═══ Texto em estudo ═══

Nesta quinta-feira, 6, aconteceu o julgamento dos acusados de matarem e ocultarem o corpo do empresário Joel Donizete Macedo, 38, morto com um tiro na cabeça em julho de 2020, por conta de um dívida de R$ 90 mil. O júri popular aconteceu no Fórum da Comarca de Franca.
Rodrigo Melo foi condenado a 15 anos de prisão pelo homicídio de Joel. Em seu depoimento, ele confessou a execução.
Já Rodrigo Chagas, que era acusado de ser o mandante do crime, foi absolvido do homicídio, mas condenado por ocultação de cadáver. Para o Ministério Público, não havia provas suficientes de que Chagas mandou matar Joel por conta da dívida.
“A prova produzida judicialmente não deixou patente que havia essa dívida entre Chagas e Joel. Apesar de haver elementos fortes (do mando do crime), eu entendi - ainda que com uma dúvida pequena - que seria arriscado um pedido de pena por parte da acusação”, disse o promotor de Justiça Odilon Comodaro.

═══ Conjunto de dados ═══

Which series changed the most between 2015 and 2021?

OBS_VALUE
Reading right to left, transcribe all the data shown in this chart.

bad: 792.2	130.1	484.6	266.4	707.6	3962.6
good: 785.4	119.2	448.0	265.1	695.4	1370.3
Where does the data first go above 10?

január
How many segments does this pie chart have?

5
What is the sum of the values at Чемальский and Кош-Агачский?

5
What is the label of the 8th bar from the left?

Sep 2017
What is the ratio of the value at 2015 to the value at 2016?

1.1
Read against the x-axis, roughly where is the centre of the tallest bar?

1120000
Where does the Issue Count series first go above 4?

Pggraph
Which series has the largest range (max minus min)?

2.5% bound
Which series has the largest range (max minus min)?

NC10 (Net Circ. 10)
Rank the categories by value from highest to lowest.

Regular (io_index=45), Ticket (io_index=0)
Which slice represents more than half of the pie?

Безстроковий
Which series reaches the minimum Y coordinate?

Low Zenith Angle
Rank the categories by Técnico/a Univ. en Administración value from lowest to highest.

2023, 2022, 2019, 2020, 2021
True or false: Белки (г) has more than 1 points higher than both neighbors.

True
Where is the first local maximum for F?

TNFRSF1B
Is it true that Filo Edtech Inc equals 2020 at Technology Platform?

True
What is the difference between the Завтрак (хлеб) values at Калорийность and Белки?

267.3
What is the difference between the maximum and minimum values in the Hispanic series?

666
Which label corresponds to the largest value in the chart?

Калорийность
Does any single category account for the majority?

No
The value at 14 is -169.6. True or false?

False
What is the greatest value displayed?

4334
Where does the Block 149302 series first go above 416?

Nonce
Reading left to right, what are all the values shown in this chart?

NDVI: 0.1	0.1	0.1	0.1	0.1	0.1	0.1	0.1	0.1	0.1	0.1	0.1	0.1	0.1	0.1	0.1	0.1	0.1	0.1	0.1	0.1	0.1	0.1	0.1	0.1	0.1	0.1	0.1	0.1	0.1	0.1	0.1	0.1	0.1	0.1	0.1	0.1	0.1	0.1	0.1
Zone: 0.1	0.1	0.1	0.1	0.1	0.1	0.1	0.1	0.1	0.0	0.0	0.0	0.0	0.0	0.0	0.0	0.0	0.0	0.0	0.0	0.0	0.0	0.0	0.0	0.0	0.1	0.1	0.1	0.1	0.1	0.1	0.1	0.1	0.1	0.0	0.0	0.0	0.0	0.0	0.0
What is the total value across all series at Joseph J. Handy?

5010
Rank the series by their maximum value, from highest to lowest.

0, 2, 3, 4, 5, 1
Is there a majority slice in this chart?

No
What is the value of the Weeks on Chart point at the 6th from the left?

═══

* [Requisitos da tarefa]:
Transcreva da notícia sobre o julgamento o trecho que vai de "Rodrigo Melo foi" até "conta da dívida.". Os registros não têm relação com a notícia sobre o julgamento.

* [Sua solução]:
Rodrigo Melo foi condenado a 15 anos de prisão pelo homicídio de Joel. Em seu depoimento, ele confessou a execução.
Já Rodrigo Chagas, que era acusado de ser o mandante do crime, foi absolvido do homicídio, mas condenado por ocultação de cadáver. Para o Ministério Público, não havia provas suficientes de que Chagas mandou matar Joel por conta da dívida.